What you have to do >>
Without any pictures, retype exactly the lines that begin at the one holding "(859, 906) none" and end at the last line of the data below.

Data entries

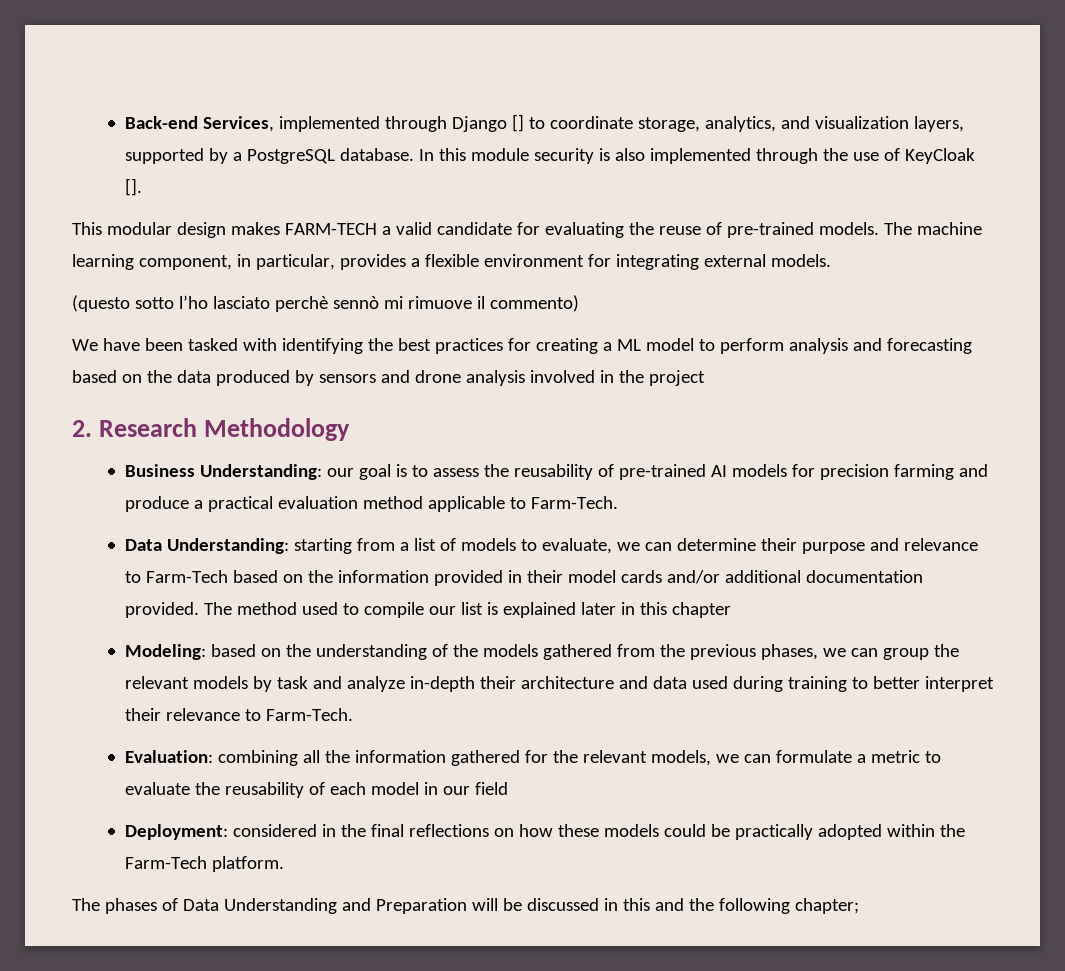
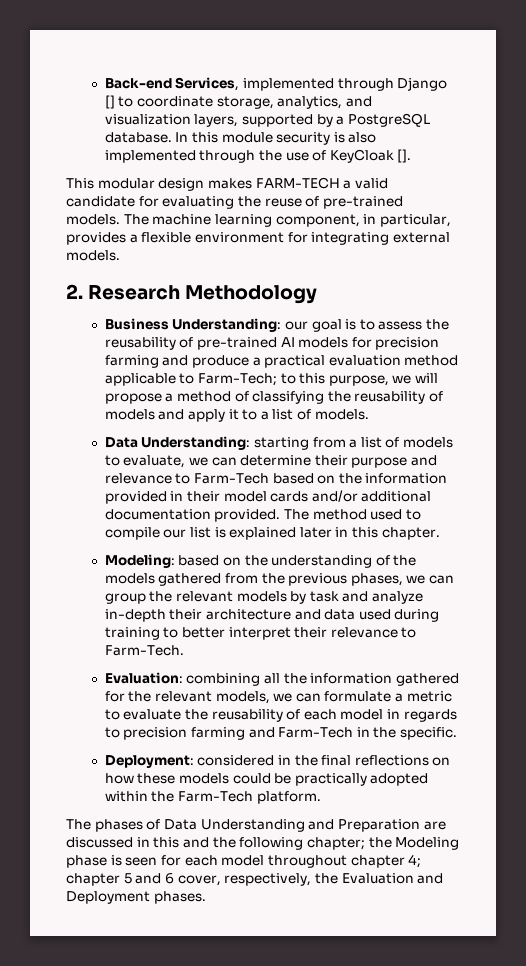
[72,295,579,312] [72,338,972,354] [72,370,705,386] // (questo sotto l’ho lasciato perchè sennò mi rimuove il commento) // We have been tasked with identifying the best practices for creating a ML model to perform analysis and forecasting based on the data produced by sensors and drone analysis involved in the project -> (120, 255) none
[530,496,618,509] Farm-Tech. -> [197,373,439,386] [104,391,444,404] [104,409,369,422] Farm-Tech; to this purpose, we will propose a method of classifying the reusability of models and apply it to a list of models.
[671,602,731,618] chapter -> [381,527,440,540] chapter.
[442,782,508,795] our field -> [403,709,457,722] [104,727,458,740] regards to precision farming and Farm-Tech in the specific.
[471,898,522,911] will be -> [423,821,446,830] are
(859, 906) none -> [368,837,460,850] [66,854,422,868] [66,873,444,886] [66,891,206,904] the Modeling phase is seen for each model throughout chapter 4; chapter 5 and 6 cover, respectively, the Evaluation and Deployment phases.

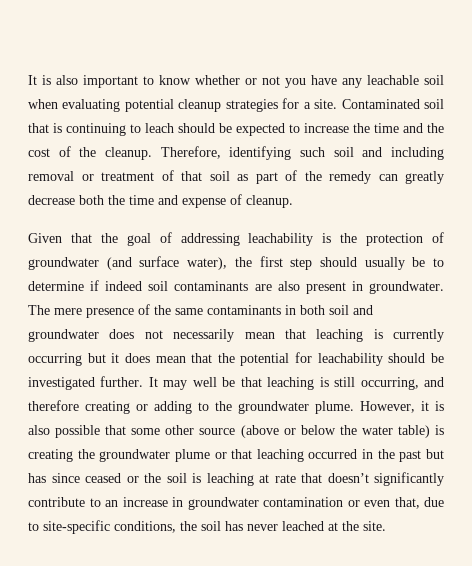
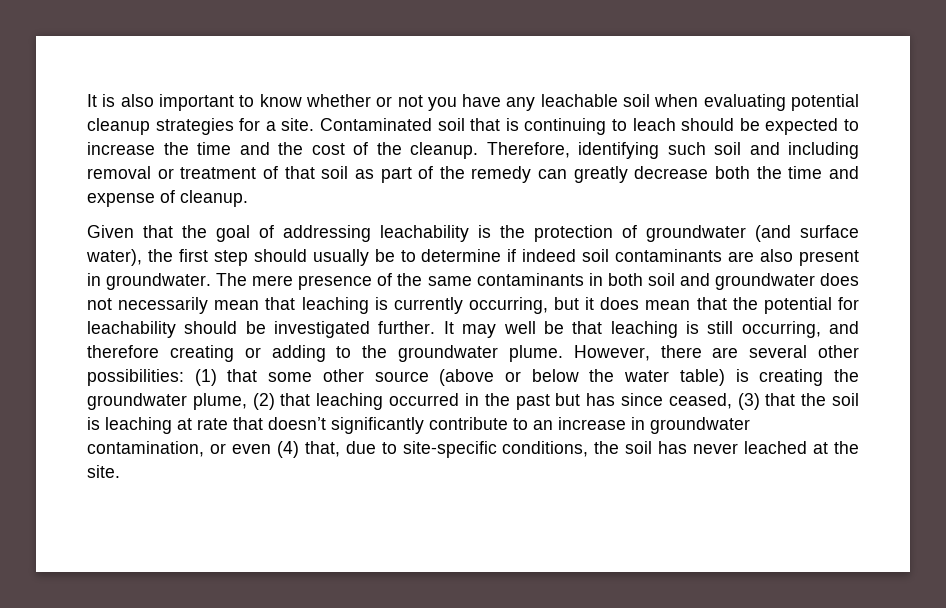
[28,353,82,366] occurring -> [468,297,548,314] occurring,
[421,401,444,411] [28,425,101,438] it is also possible -> [660,345,860,358] [87,369,217,386] there are several other possibilities: (1)
[174,449,227,462] plume or -> [192,393,275,410] plume, (2)
[85,473,139,483] ceased or -> [668,393,796,410] ceased, (3) that
[263,497,343,507] contamination -> [87,441,204,457] contamination,
(390, 503) none -> [276,441,299,458] (4)

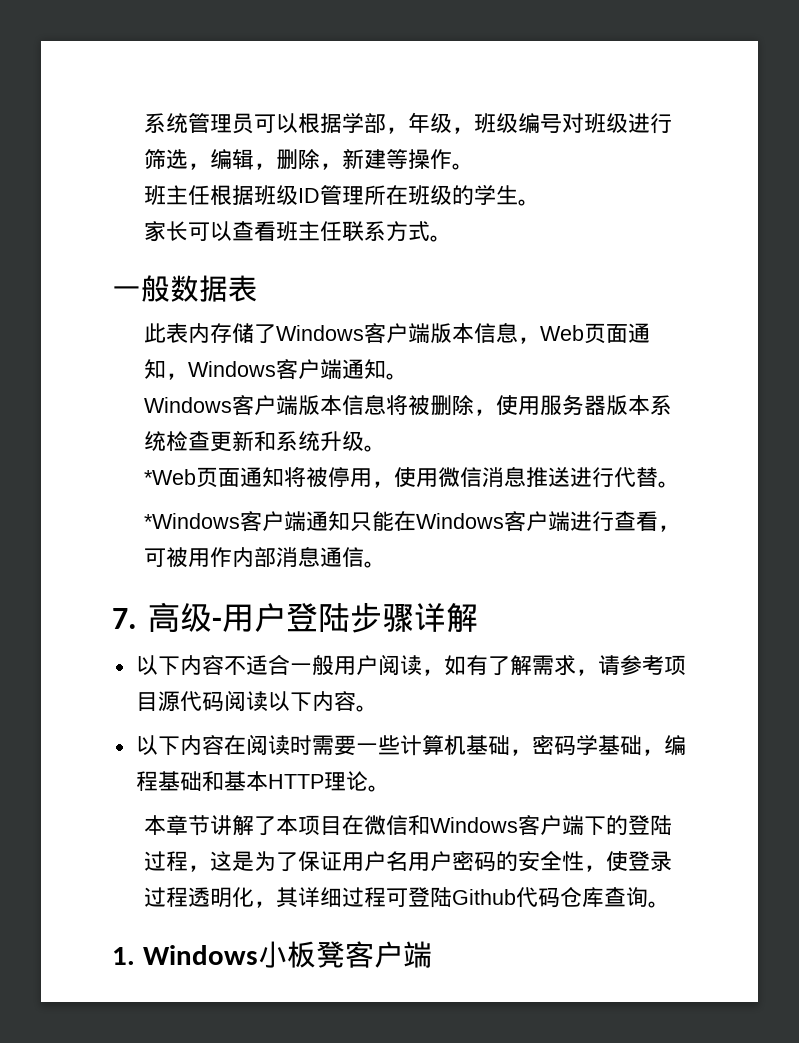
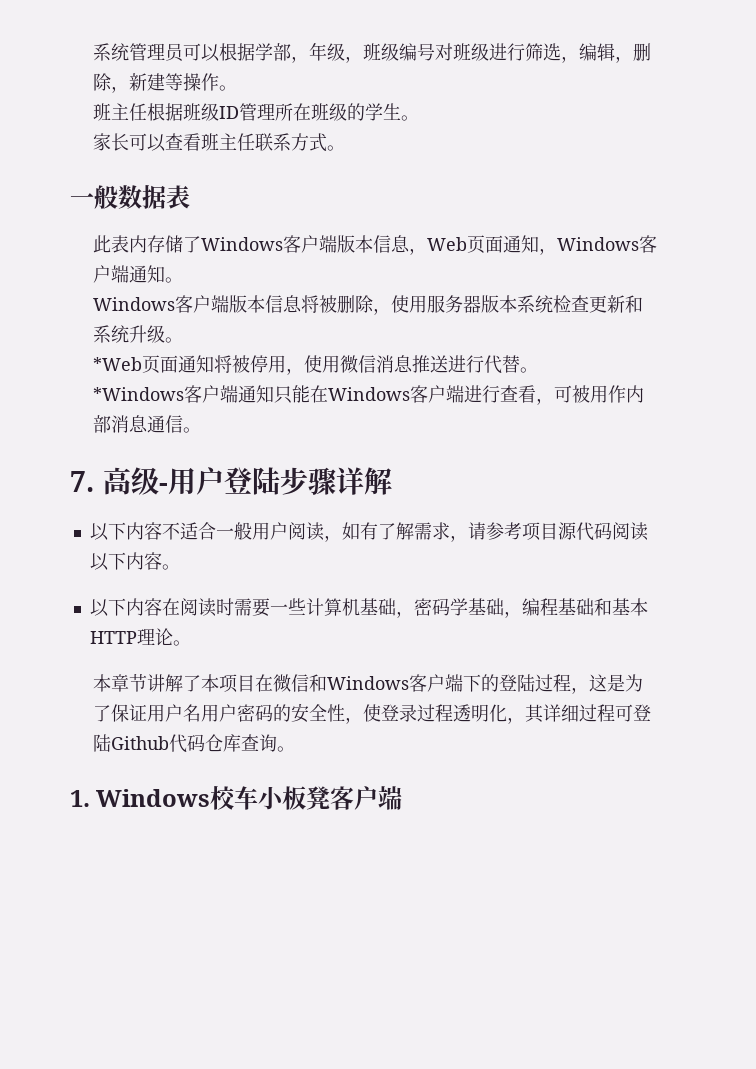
(258, 955) none -> [210,786,259,810] 校车

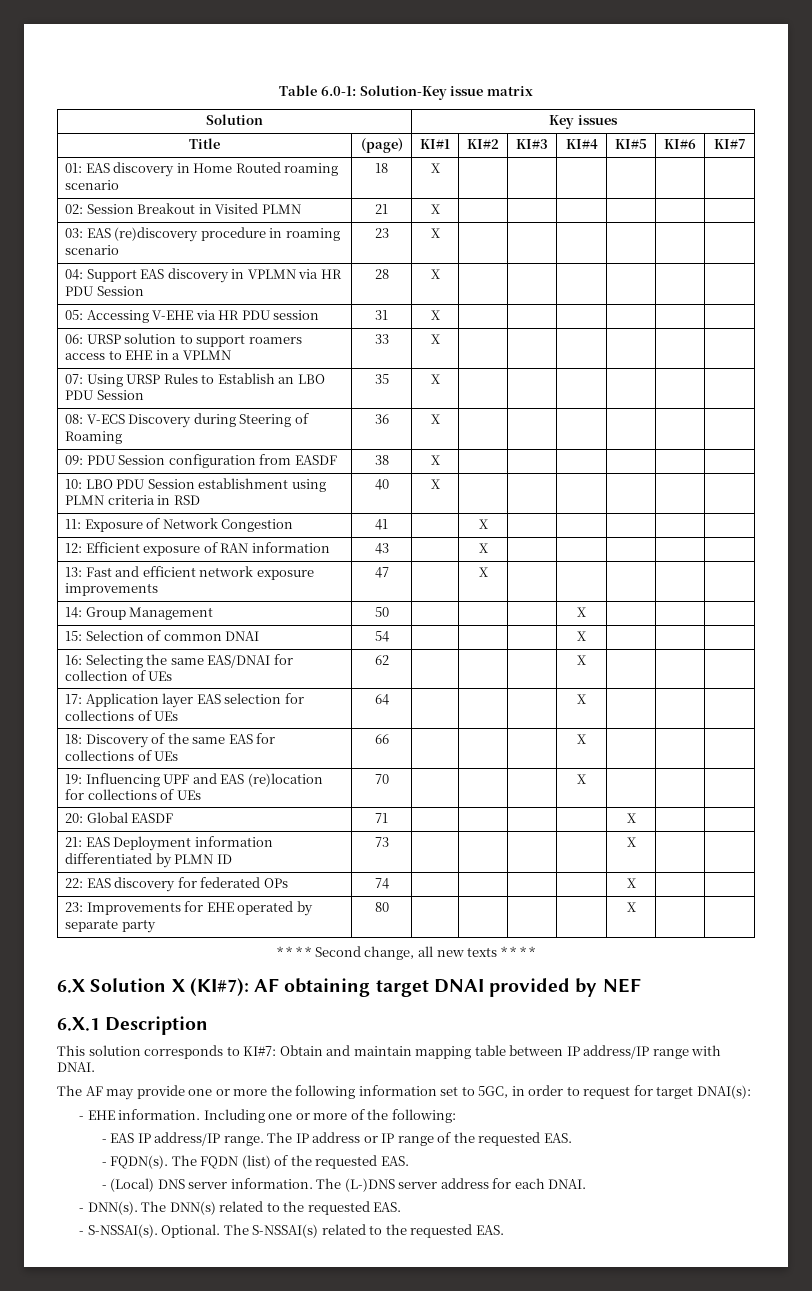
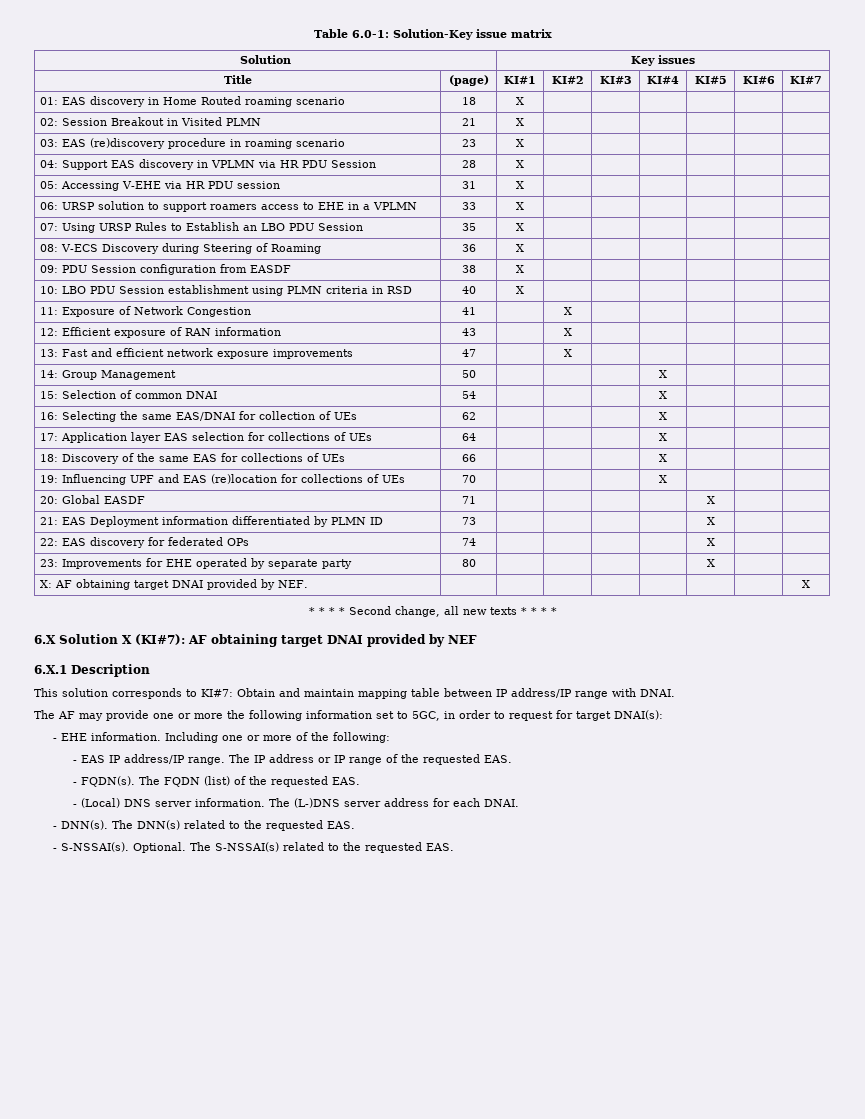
(636, 907) none -> [40,579,309,590] [802,580,810,588] // X: AF obtaining target DNAI provided by NEF. | | | | | | | | X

Reply >>
(859, 906) none -> [368,837,460,850] [66,854,422,868] [66,873,444,886] [66,891,206,904] the Modeling phase is seen for each model throughout chapter 4; chapter 5 and 6 cover, respectively, the Evaluation and Deployment phases.

[28,353,82,366] occurring -> [468,297,548,314] occurring,
[421,401,444,411] [28,425,101,438] it is also possible -> [660,345,860,358] [87,369,217,386] there are several other possibilities: (1)
[174,449,227,462] plume or -> [192,393,275,410] plume, (2)
[85,473,139,483] ceased or -> [668,393,796,410] ceased, (3) that
[263,497,343,507] contamination -> [87,441,204,457] contamination,
(390, 503) none -> [276,441,299,458] (4)

(258, 955) none -> [210,786,259,810] 校车

(636, 907) none -> [40,579,309,590] [802,580,810,588] // X: AF obtaining target DNAI provided by NEF. | | | | | | | | X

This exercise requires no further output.